How printf works in case of type mismatch with type specifier?

Question

int main()
{
printf("%c", "\n");

return 0;
}

Here according to type specifier a character is required. But we are passing it const char *. I was hoping that it would give me a warning message in code blocks GNU GCC compiler but it is not giving me any warning and printing the $ character.

why it is not giving any type of warning?

Answer 1

You need to enable that warning.

Compiling your code as test.cpp and adding #include <stdio.h> for printf with the correct warning flag under gcc 4.7.2:

$ gcc -c -Wformat test.cpp
test.cpp: In function 'int main()':
test.cpp:5:18: warning: format '%c' expects argument of type 'int', but argument 2 has type 'const char*' [-Wformat]

Answer 2

With printf() if there is a type mismatch then it leads to undefined behavior.

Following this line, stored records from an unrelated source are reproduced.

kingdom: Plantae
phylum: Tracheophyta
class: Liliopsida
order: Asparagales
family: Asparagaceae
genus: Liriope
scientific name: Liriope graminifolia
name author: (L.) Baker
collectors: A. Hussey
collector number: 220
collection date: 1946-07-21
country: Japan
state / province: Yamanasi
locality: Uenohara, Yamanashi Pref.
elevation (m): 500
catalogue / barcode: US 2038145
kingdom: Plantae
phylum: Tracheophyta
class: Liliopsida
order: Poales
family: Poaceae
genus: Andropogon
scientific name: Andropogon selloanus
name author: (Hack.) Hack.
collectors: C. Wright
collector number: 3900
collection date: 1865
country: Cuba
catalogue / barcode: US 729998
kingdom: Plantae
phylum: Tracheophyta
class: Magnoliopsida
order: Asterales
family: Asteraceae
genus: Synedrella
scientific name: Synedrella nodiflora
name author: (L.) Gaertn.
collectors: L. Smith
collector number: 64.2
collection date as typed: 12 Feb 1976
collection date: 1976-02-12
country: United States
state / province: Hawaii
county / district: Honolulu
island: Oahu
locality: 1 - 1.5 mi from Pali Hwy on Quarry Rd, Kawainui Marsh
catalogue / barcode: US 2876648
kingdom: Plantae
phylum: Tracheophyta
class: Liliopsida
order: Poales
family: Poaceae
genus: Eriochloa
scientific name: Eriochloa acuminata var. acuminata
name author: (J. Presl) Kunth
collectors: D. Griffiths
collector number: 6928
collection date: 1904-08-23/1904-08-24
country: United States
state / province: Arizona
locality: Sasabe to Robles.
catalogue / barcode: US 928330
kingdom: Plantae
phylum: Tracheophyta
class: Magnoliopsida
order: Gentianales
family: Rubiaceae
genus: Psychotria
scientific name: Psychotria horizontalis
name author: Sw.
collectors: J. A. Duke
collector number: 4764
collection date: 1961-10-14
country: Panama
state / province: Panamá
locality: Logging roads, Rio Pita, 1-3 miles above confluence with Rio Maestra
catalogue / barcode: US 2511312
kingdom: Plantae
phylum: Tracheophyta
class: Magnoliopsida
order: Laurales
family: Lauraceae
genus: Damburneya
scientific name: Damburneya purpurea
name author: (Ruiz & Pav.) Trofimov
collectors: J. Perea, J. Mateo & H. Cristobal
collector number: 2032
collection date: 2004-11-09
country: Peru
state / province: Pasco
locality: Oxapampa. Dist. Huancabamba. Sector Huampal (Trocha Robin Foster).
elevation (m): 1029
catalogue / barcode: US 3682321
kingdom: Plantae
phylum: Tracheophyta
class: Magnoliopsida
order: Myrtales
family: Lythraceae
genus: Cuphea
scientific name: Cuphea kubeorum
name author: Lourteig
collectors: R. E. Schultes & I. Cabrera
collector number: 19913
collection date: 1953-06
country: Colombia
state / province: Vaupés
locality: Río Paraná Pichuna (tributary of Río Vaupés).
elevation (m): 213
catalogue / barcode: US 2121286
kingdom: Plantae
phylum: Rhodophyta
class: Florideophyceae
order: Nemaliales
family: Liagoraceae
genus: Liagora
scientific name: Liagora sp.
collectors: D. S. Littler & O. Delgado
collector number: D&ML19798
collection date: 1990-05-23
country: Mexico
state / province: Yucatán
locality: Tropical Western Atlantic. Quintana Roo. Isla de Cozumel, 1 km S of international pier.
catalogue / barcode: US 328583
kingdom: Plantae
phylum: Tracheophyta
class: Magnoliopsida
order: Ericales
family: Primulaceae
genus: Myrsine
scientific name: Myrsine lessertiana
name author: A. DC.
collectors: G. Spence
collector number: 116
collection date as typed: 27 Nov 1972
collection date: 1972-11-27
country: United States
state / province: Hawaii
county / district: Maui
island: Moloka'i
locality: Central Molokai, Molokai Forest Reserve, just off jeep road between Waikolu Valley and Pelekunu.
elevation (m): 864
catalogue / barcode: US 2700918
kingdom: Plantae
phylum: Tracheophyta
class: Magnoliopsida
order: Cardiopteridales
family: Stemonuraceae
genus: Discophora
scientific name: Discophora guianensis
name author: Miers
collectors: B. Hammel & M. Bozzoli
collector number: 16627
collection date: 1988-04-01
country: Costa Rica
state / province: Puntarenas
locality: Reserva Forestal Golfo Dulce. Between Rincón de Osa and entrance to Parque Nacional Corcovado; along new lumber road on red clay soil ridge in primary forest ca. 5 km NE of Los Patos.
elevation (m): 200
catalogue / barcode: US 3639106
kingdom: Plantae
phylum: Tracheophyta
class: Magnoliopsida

The format specifier should match with the type which you want to print.

Further the number of arguments should match with the number of format specifiers violating which will also leads to undefined behavior.

Just add -Wall while compiling your code you will get the below error:

warning: format %c expects type int, but argument 2 has type char *

Answer 3

You could see that the code also works with %d, %x, %u format specifiers.

Why it works without any warnings ?

Because you don't have warnings enabled in your CodeBlocks.

Go to settings -> compiler and check

Enable All Common Compiler Warnings [-Wall]

And now you get:

In function 'int main()':
warning: format '%c' expects argument of type 'int', but argument 2 has type 'const char*' [-Wformat=]|

Why it even works ?

With %c, $ is the output in CodeBlocks, X is the output in Visual Studio . So, that sounds like undefined behavior.

Wrong format specifiers in scanf (or) printf

Anyways if you want the first char this way only you could do this:

#include <stdio.h>

int main()
{
printf("%c", *"Hello\n"); // Not asked in Question but still :)

return 0;
}

It prints H by dereferencing the const pointer.